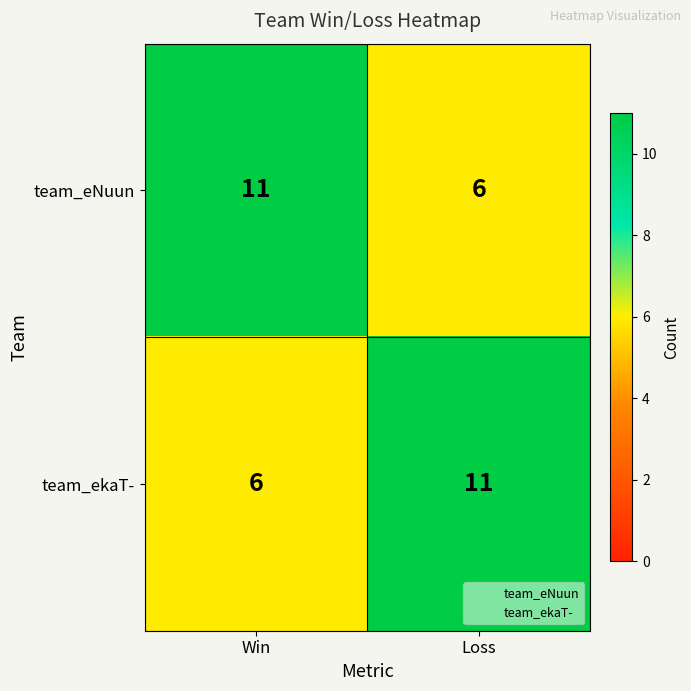

True or false: team_eNuun has a value of 2 at Loss.

False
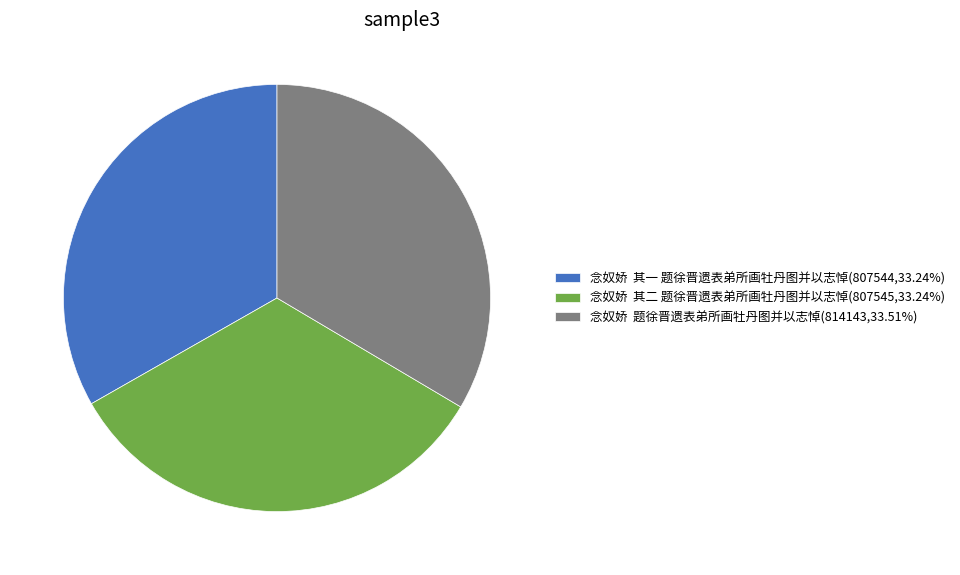

Do 念奴娇 其二 题徐晋遗表弟所画牡丹图并以志悼(807545,33.24%) and 念奴娇 其一 题徐晋遗表弟所画牡丹图并以志悼(807544,33.24%) together represent more than half of the pie?

Yes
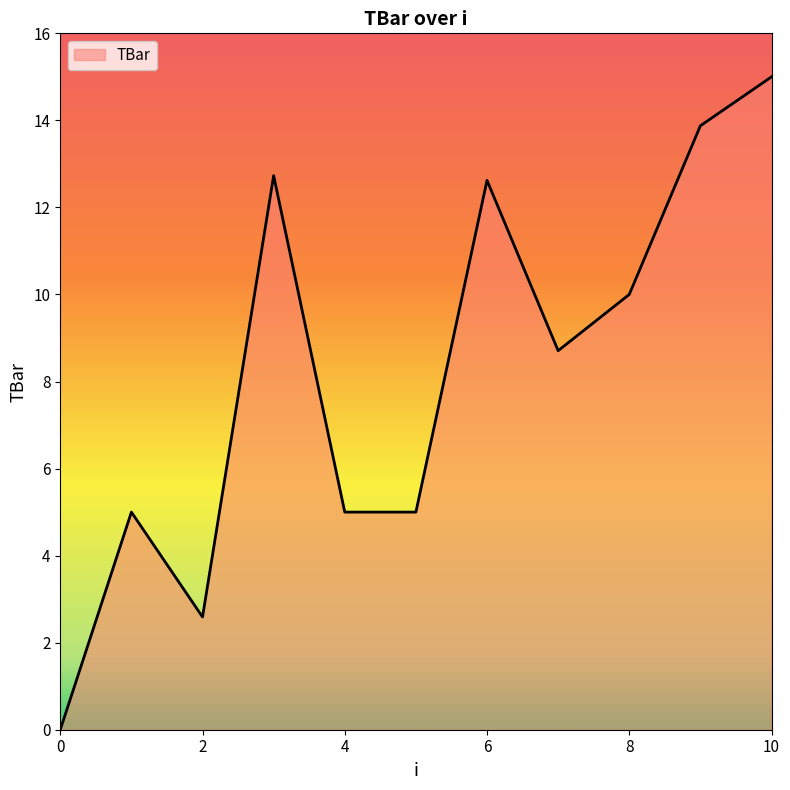

What is the maximum value shown in the chart?

15.0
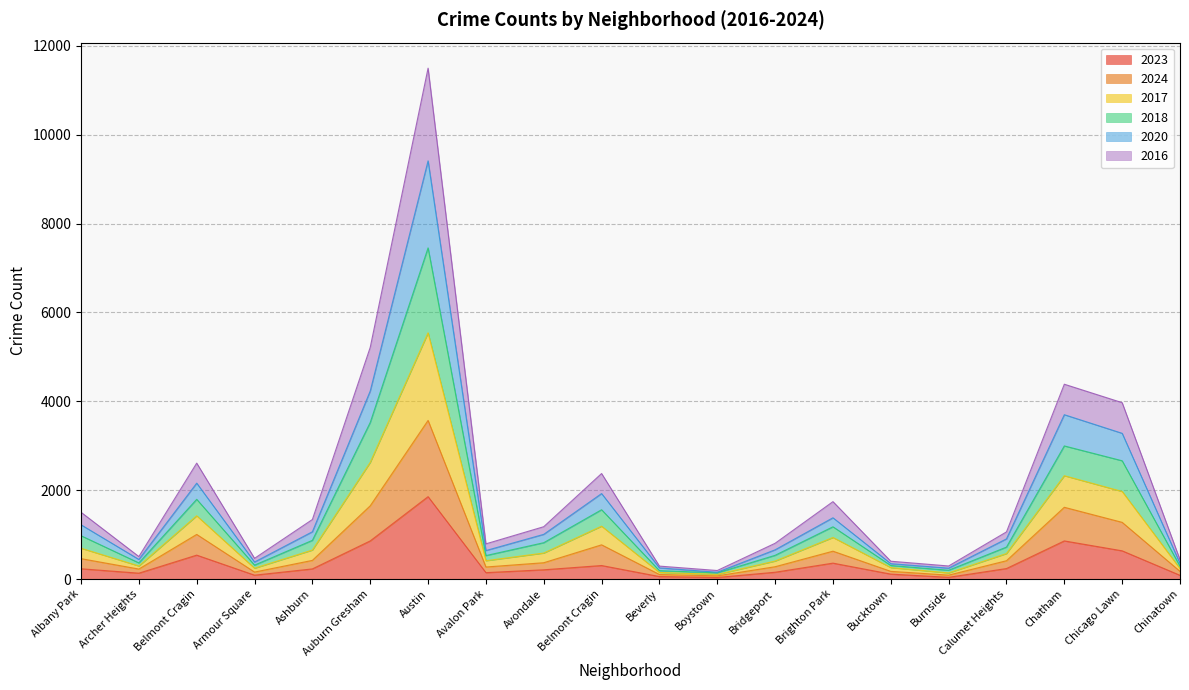

Does the chart have visible grid lines?

Yes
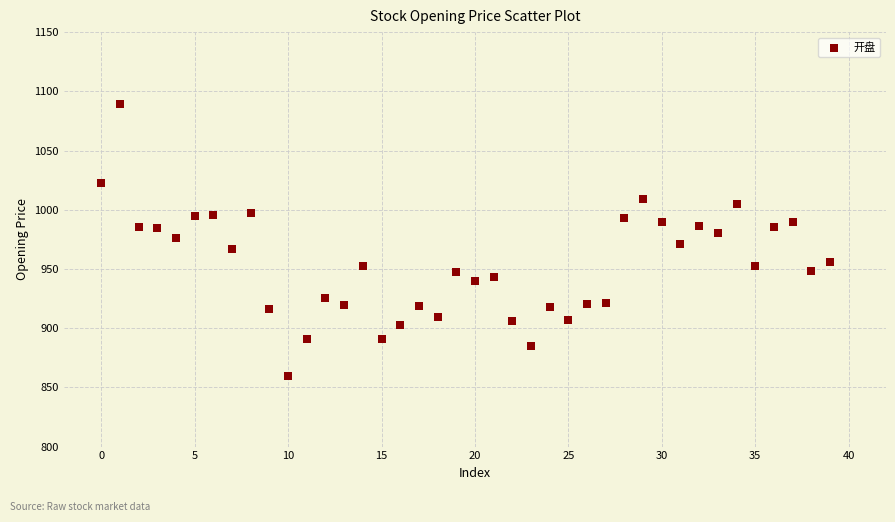

What is the range of Y values (max minus min)?

229.7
|---|
• **Problem to work on**
Return these lines word for word, leaving out the pictures.

• **Response**
True or false: team_eNuun has a value of 2 at Loss.

False

Do 念奴娇 其二 题徐晋遗表弟所画牡丹图并以志悼(807545,33.24%) and 念奴娇 其一 题徐晋遗表弟所画牡丹图并以志悼(807544,33.24%) together represent more than half of the pie?

Yes

What is the maximum value shown in the chart?

15.0

Does the chart have visible grid lines?

Yes

What is the range of Y values (max minus min)?

229.7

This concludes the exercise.